Neugierig beobachtete ihn Kiyoko. »Unser Zweig des Onmyōji studiert und praktiziert seit Jahrhunderten die mystischen Künste. Zudem war mein Vater ein Nachkomme von Abe no Seimei selbst. Daher haben wir Zugang zu vielen seiner magischen Bücher.«
Murdoch legte die Hand auf den Nacken des Toten. Das dunkelrote Blut, das noch immer aus der tödlichen Wunde sickerte, schien er gar nicht zu bemerken. Er schloss die Augen.

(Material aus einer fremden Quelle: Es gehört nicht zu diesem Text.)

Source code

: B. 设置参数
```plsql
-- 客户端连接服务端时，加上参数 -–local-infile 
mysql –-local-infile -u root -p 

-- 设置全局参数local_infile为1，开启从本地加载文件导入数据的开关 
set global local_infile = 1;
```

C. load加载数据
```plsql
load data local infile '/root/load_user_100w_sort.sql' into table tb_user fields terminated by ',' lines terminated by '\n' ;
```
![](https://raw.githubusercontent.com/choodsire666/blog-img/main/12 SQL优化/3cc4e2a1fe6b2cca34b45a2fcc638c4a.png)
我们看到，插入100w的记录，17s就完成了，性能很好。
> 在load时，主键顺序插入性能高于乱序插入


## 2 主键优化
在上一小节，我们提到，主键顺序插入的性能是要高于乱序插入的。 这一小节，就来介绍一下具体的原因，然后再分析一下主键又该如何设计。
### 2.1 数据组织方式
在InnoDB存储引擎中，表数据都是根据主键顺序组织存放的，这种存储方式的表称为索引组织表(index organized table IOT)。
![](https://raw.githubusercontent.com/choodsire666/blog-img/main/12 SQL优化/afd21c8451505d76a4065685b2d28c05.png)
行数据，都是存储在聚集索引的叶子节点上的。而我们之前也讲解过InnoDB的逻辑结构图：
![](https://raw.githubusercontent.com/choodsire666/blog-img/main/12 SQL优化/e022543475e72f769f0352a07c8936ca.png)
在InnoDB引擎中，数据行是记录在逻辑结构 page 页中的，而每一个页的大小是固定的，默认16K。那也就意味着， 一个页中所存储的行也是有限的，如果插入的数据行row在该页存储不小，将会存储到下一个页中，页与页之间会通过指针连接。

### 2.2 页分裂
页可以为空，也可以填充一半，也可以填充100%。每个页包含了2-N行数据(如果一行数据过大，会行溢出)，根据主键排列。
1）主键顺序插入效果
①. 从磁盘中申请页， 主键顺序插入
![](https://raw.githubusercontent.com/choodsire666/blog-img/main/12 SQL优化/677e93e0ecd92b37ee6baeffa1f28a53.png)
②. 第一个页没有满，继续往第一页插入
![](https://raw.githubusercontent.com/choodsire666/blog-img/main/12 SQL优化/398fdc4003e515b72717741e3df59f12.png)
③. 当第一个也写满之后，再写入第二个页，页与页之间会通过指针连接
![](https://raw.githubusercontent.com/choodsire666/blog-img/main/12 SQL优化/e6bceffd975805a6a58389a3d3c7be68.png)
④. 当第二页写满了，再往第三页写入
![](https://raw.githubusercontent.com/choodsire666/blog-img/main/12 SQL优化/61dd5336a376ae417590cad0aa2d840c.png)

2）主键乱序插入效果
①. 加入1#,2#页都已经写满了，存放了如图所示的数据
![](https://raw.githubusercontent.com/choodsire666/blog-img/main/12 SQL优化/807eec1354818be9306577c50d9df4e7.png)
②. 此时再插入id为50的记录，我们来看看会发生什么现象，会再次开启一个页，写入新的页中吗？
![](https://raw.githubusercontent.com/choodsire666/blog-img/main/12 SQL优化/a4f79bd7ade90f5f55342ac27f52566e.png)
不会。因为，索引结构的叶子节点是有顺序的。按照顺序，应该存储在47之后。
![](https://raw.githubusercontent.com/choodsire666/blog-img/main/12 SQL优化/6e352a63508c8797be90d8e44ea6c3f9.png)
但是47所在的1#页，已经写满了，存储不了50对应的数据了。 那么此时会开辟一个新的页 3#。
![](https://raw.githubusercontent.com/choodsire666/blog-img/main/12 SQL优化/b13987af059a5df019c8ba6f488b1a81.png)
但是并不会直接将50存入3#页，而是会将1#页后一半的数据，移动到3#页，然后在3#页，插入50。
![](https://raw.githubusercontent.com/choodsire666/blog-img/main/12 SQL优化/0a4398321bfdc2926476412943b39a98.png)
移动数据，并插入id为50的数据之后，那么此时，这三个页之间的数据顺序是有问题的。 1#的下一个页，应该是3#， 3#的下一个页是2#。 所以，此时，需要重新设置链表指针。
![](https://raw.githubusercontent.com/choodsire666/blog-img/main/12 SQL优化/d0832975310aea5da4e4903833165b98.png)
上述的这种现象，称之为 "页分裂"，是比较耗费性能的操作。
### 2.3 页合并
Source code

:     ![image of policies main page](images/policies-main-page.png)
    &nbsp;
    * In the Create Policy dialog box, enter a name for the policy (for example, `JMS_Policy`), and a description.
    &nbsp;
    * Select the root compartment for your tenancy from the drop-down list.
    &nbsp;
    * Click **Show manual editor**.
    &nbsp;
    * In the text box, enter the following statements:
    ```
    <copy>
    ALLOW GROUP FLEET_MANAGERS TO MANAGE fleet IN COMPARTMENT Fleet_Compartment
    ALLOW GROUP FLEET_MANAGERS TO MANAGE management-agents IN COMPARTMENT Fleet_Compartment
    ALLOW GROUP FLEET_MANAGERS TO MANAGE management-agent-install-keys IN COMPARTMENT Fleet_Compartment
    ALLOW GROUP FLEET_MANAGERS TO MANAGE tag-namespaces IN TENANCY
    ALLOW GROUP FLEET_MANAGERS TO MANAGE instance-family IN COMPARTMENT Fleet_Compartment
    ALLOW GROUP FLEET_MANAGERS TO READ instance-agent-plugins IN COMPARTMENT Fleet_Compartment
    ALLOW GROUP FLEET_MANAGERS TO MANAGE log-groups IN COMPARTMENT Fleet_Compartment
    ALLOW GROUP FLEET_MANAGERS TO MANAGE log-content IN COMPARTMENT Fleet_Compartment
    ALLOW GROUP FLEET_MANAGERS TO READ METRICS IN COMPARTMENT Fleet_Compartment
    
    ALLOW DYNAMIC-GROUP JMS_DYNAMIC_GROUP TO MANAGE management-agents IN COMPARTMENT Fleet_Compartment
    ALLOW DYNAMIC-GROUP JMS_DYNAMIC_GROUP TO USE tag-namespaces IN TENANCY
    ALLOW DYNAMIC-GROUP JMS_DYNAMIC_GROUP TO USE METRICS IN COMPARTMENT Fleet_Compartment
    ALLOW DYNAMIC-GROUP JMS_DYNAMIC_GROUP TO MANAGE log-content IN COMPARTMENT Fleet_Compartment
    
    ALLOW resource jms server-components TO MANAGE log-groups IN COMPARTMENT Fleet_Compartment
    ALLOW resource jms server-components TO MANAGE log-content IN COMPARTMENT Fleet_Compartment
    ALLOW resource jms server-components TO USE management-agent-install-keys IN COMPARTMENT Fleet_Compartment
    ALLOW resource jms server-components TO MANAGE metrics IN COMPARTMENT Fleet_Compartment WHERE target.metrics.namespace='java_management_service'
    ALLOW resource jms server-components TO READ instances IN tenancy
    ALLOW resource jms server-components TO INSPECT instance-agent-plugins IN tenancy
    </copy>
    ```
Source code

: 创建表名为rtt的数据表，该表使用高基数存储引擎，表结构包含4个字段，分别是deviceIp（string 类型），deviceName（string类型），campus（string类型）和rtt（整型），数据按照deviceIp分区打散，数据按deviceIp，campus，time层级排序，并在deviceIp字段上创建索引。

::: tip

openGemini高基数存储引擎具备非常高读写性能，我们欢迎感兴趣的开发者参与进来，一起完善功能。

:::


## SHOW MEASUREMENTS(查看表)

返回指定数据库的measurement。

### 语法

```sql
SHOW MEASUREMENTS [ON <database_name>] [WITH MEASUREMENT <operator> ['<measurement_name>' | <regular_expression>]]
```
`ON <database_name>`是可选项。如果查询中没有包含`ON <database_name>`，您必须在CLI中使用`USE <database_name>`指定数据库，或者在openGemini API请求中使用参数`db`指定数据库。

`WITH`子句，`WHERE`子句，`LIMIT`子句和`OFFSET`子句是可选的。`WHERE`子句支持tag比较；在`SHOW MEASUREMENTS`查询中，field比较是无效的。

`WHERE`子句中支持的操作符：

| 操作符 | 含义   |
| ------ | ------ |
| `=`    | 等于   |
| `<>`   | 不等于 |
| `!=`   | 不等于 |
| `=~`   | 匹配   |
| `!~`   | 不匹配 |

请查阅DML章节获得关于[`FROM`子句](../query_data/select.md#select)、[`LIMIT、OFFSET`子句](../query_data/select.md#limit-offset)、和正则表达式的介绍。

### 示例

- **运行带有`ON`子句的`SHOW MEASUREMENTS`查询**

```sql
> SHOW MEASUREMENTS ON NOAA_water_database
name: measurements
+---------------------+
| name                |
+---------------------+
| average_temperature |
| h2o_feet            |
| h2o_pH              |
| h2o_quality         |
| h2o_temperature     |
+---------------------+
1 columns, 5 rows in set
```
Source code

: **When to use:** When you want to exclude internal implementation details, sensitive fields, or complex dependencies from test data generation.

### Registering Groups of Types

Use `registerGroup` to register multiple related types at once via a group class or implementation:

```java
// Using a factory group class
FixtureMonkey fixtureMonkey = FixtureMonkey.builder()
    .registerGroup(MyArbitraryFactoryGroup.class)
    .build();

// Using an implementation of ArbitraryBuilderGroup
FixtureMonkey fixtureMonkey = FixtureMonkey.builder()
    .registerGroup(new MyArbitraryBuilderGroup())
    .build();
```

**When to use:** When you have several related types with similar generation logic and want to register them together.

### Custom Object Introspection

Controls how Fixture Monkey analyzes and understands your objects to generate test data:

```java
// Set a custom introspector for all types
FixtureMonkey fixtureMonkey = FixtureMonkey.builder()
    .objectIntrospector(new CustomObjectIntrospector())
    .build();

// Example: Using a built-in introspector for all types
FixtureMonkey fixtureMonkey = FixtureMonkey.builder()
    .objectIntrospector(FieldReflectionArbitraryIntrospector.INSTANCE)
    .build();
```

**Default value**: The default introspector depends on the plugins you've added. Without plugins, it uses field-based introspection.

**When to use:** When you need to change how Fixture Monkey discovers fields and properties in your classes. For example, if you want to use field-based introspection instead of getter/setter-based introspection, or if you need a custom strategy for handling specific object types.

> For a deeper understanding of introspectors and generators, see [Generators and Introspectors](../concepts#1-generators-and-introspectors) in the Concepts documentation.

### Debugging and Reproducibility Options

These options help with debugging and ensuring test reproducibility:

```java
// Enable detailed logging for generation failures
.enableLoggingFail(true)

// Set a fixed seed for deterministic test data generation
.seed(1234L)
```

Es hätte wie ein einfaches Gebet aussehen können, aber Kiyoko wusste, dass er die Seele des Kriegers holte. Einmal, als sie und Lena Sharpe noch miteinander gesprochen hatten, hatten sie über die Seelenkollekte geredet. Lena hatte sie als fedrige Wärme beschrieben, die ihren Arm hinauffloss und sich um ihr Herz legte.
»Kiyoko-san.«
Sie blickte nach links. Sora stand im Eingang zum Dōjō. Das silberweiße Haar floss seinen Rücken hinab, die Hände hatte er in den langen Ärmeln seiner schwarzen Robe gefaltet. Er wirkte wie der Inbegriff der Gleichmut.
»Ja, Sensei?«
»Dies ist in höchstem Maße bestürzend.«
Sie nickte. »Unsere Vorsichtsmaßnahmen waren nicht ausreichend.«
»Vorsichtsmaßnahmen?« Murdoch ging zu einer zweiten Leiche. »Welche Vorsichtsmaßnahmen?«
»Die beiden steinernen
niou
am Tor haben die Aufgabe, zu verhindern, dass das Böse die Schwelle zum Trainingsgelände überschreitet«, erklärte Kiyoko. »Und doch konnte Takeo es gestern problemlos betreten.«
»Was bedeutet, dass er entweder noch nicht vom Bösen befallen war, als er eintrat, oder einen Weg gefunden hat, Ihren Grenzzauber zu deaktivieren.«
Sie nickte wieder. »Letzteres ist am wahrscheinlichsten.«
»Können Sie den Grenzzauber verstärken?«
»Dieser spezielle Zauber hat uns jahrhundertelang gute Dienste geleistet«, gab sie zurück. »Ich muss meine Zauberbücher zu Rate ziehen, um herauszufinden, ob es etwas Stärkeres gibt. Ich werde Watanabe-san benachrichtigen, dass ich heute unmöglich in die Stadt kommen kann.«
»Unsinn!« Sora stieg zum Hof hinunter. Dabei schleifte der Saum seiner Robe geräuschlos über die hölzernen Stufen. »Geh nur. Das Lager wird auch diesen Tag ohne deine Anwesenheit überstehen. Dafür zu sorgen, dass das Unternehmen deines Vaters nicht der Korruption anheimfällt, ist genauso wichtig wie jede andere Aufgabe, die dir aufgetragen ist. Die dunklen Kräfte aufzuhalten kann auf vielerlei Arten geschehen.«
Kiyoko blinzelte. Sora war normalerweise der Erste, der sie an ihre Verpflichtung gegenüber den Onmyōji erinnerte. »Sind Sie sicher?«
»Der Firmenwagen wartet bereits am Tor«, entgegnete er mit einem angedeuteten Achselzucken.